Street Voice — paroles de l’ombre

Dans ce livre sont ras­sem­blés des témoi­gnages d’exclus du rêve amé­ri­cain. A Bal­ti­more, ils ont leur jour­nal, Street voice

Ici, la parole est à ceux qui n’y ont pas droit. Clo­dos, toxi­cos, chô­meurs, alcoo­liques, exclus de Bal­ti­more (Mary­land), ceux qui sont dans la rue avec pas la moindre petite chance d’en sor­tir. Voici leur jour­nal, Street voice, un quatre-pages tri­mes­triel qui s’est formé au début des années 90 à par­tir d’un groupe de dis­cus­sion de toxi­co­manes séro­po­si­tifs. Le seul lieu où aujourd’hui, dans cette cité du déses­poir comp­tant 650 000 habi­tants et plus de fils bar­be­lés et d’immeubles aban­don­nés qu’au Kosovo, il devient pos­sible pour des “indi­vi­dua­li­tés soli­taires” de s’exprimer sur leur quo­ti­dien tota­le­ment hors sys­tème. Les textes sont courts, rien de bidon là-dedans, que du vrai vécu de ghetto. Le cau­che­mar de la chute, cette “pour­ri­ture cachée sous les paillettes du rêve amé­ri­cain”, y est décliné sous tous ses instantanés.

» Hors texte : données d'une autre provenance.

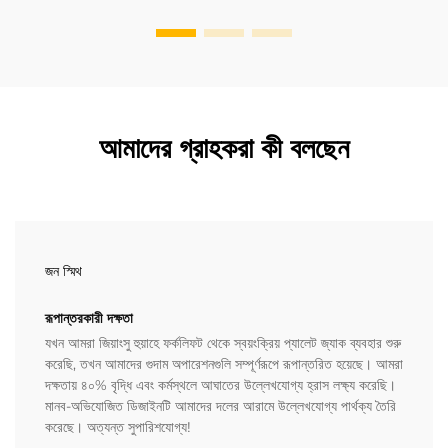
আমাদের গ্রাহকরা কী বলছেন
জন স্মিথ
রূপান্তরকারী দক্ষতা
যখন আমরা জিয়াংসু হুয়াহে ফর্কলিফট থেকে স্বয়ংক্রিয় প্যালেট জ্যাক ব্যবহার শুরু
করেছি, তখন আমাদের গুদাম অপারেশনগুলি সম্পূর্ণরূপে রূপান্তরিত হয়েছে। আমরা
দক্ষতায় ৪০% বৃদ্ধি এবং কর্মস্থলে আঘাতের উল্লেখযোগ্য হ্রাস লক্ষ্য করেছি।
মানব-অভিযোজিত ডিজাইনটি আমাদের দলের আরামে উল্লেখযোগ্য পার্থক্য তৈরি
করেছে। অত্যন্ত সুপারিশযোগ্য!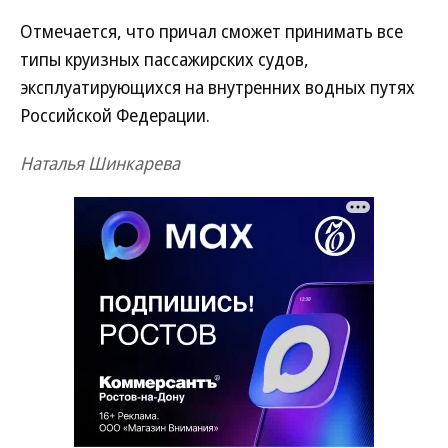
Отмечается, что причал сможет принимать все
типы круизных пассажирских судов,
эксплуатирующихся на внутренних водных путях
Российской Федерации.
Наталья Шинкарева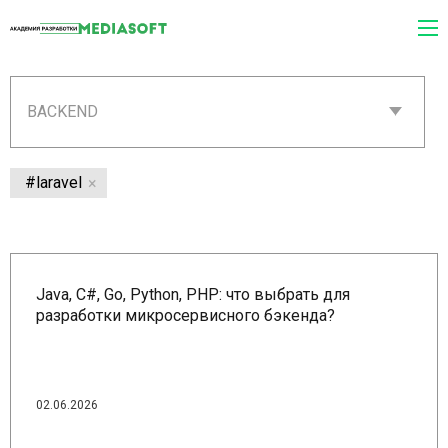
BACKEND
#laravel
Java, C#, Go, Python, PHP: что выбрать для
разработки микросервисного бэкенда?
02.06.2026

Les sta­tis­tiques sont sans appel. Taux d’homicides, d’admission aux urgences pour over­dose, espé­rance de vie d’un homme noir, Bal­ti­more pour­rait figu­rer dans le livre des records. En face de ces chiffres froids, enfin du vivant : les gens. On leur a tout pro­mis mais on leur a tel­le­ment menti qu’ils ne croient plus en rien, et ils le disent. Le long passé de géné­ro­sité répres­sive et d’avarice des ser­vices sociaux amé­ri­cains est pointé par­tout, leur dureté décou­ra­geante stig­ma­ti­sée. Mais une sagesse par­vient à émer­ger peu à peu des récits, une sorte de savoir-survivre dans la rue avec des règles expli­quées avec ten­dresse et détails aux col­lègues de misère, mil­liers de lec­teurs ano­nymes qui vont trou­ver leur exem­plaire gra­tuit dans les agences pour sans-abris, les soupes popu­laires, les bureaux d’aide sociale et même les pri­sons. Ce qu’il faut faire quand la mort s’installe, et ce qu’il faut évi­ter, par exemple la bringue avec Dark­man dont cer­tains ne reviennent jamais — des illus­tra­tions accom­pagnent les textes. Des témoi­gnages uniques et ter­ribles. Et pour ter­mi­ner, la conclu­sion d’Afrikandreamer, qui s’impose, adres­sée à Mr. Bush :
La guerre que vous menez n’est pas la bonne. Celle que vous devriez mener est à votre porte…Bien plus près, juste devant chez vous.

Street voice en est à son 80e numéro. Longue vie à ses rédacteurs.

c. d’orgeval

   
 

Col­lec­tif, Street Voice — paroles de l’ombre (tra­duit par Gaëlle Erkens),Verticales coll. “Mini­males”, octobre 2003, 176 p. — 8,50 €.